● The task
Search the data for "insert". Each line containing it is to be copied.

(Excerpted records)

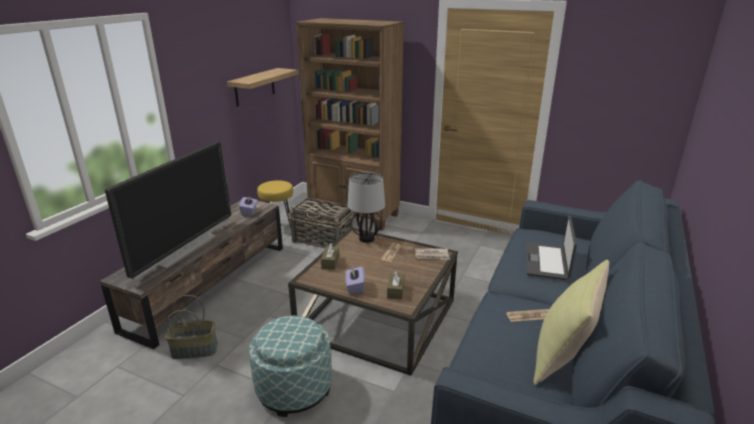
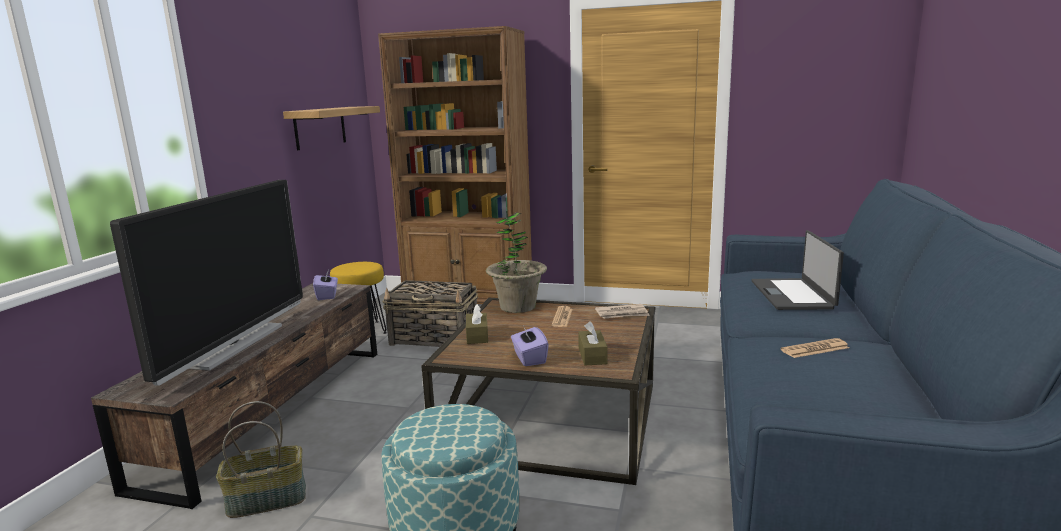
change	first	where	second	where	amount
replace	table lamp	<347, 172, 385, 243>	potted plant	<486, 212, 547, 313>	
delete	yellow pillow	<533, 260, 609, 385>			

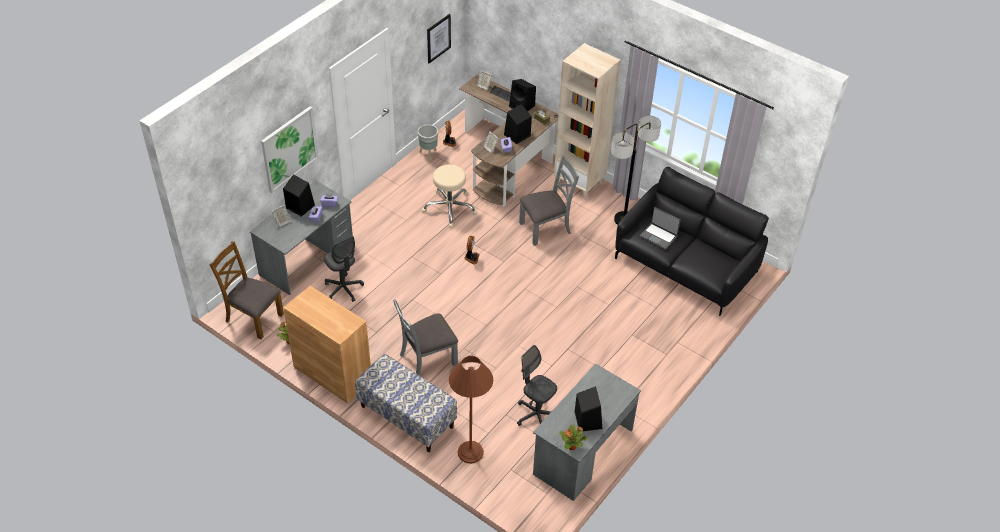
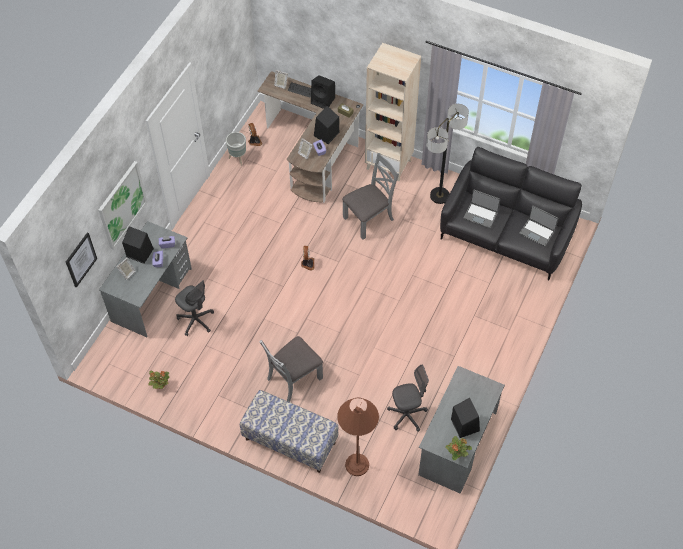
change	first	where	second	where	amount
move	picture	<427, 14, 451, 63>		<66, 232, 97, 288>	
delete	beige stool	<422, 165, 477, 228>			
delete	brown chair	<209, 241, 284, 340>			
delete	brown cabinet	<283, 286, 371, 403>			
rotate	grey office chair	<517, 345, 557, 426>		<387, 365, 429, 432>	135 degrees clockwise
insert			laptop	<519, 206, 558, 247>	

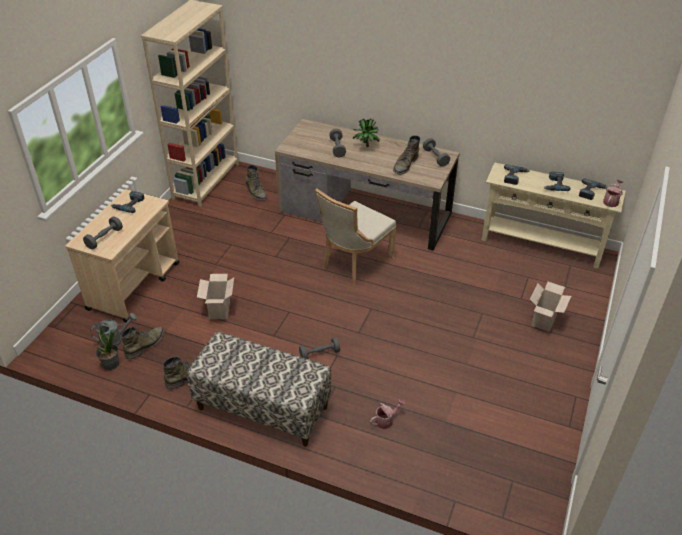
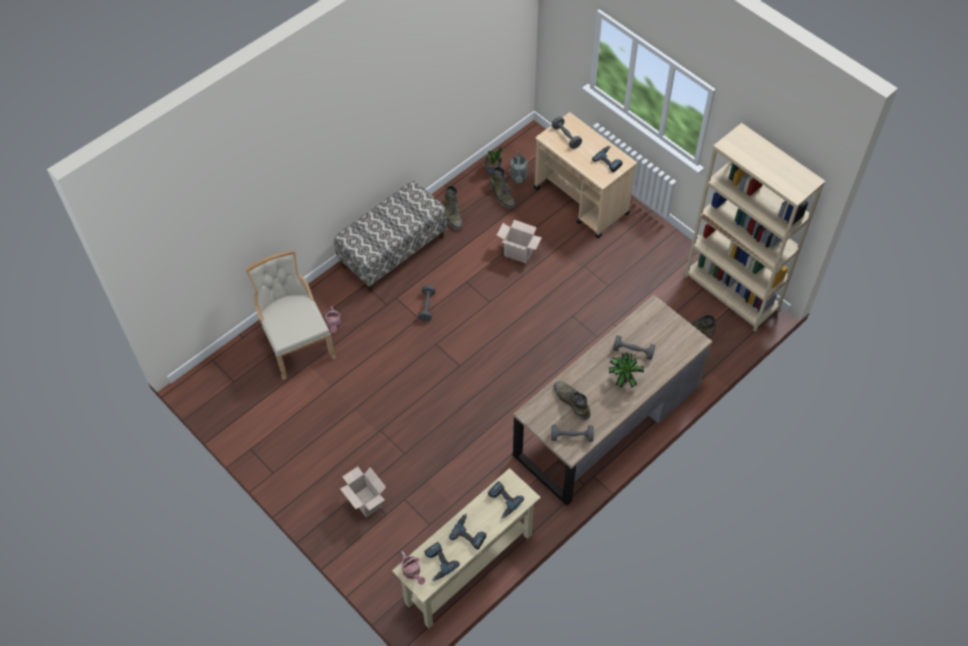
change	first	where	second	where	amount
move	beige chair	<315, 189, 396, 285>		<245, 250, 336, 380>	

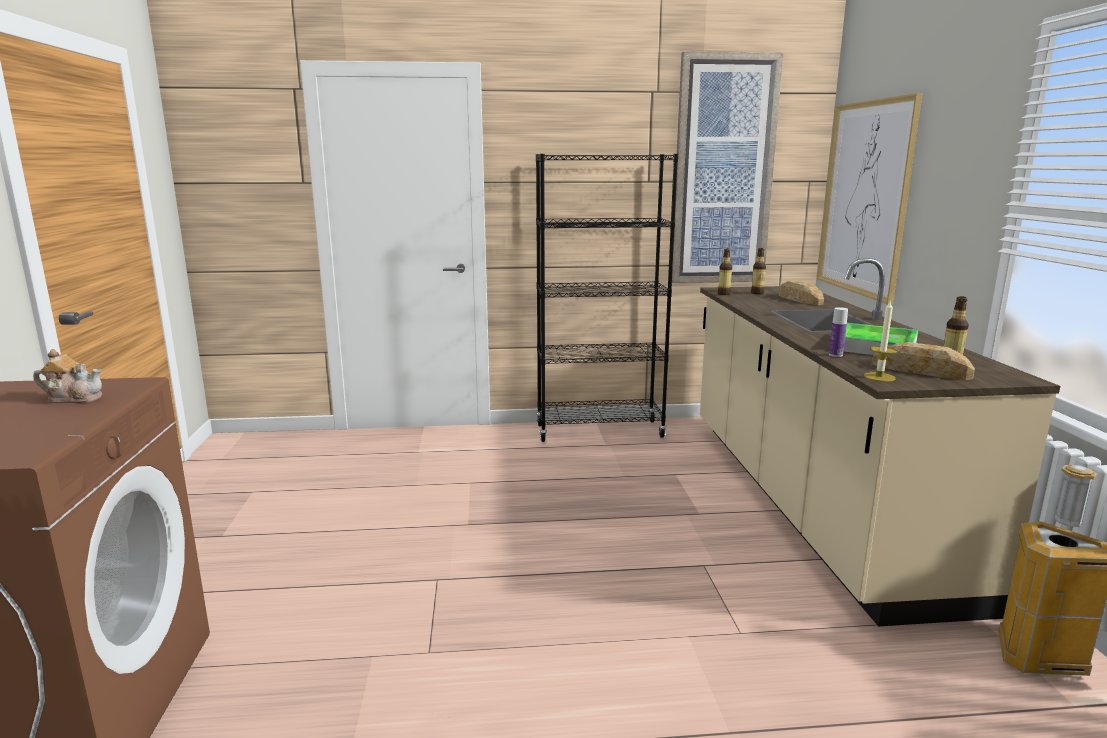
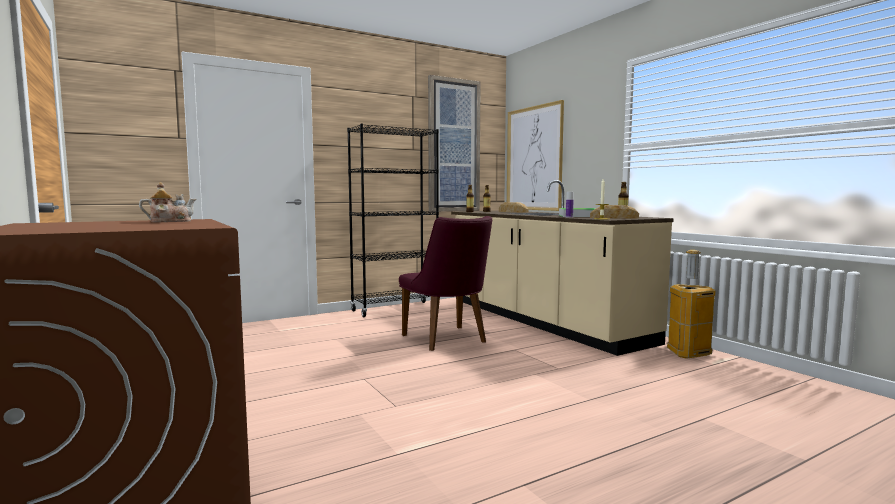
change	first	where	second	where	amount
insert			purple chair	<399, 216, 492, 351>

(End Excerpted records)

● Solution to this task
insert			laptop	<519, 206, 558, 247>	
insert			purple chair	<399, 216, 492, 351>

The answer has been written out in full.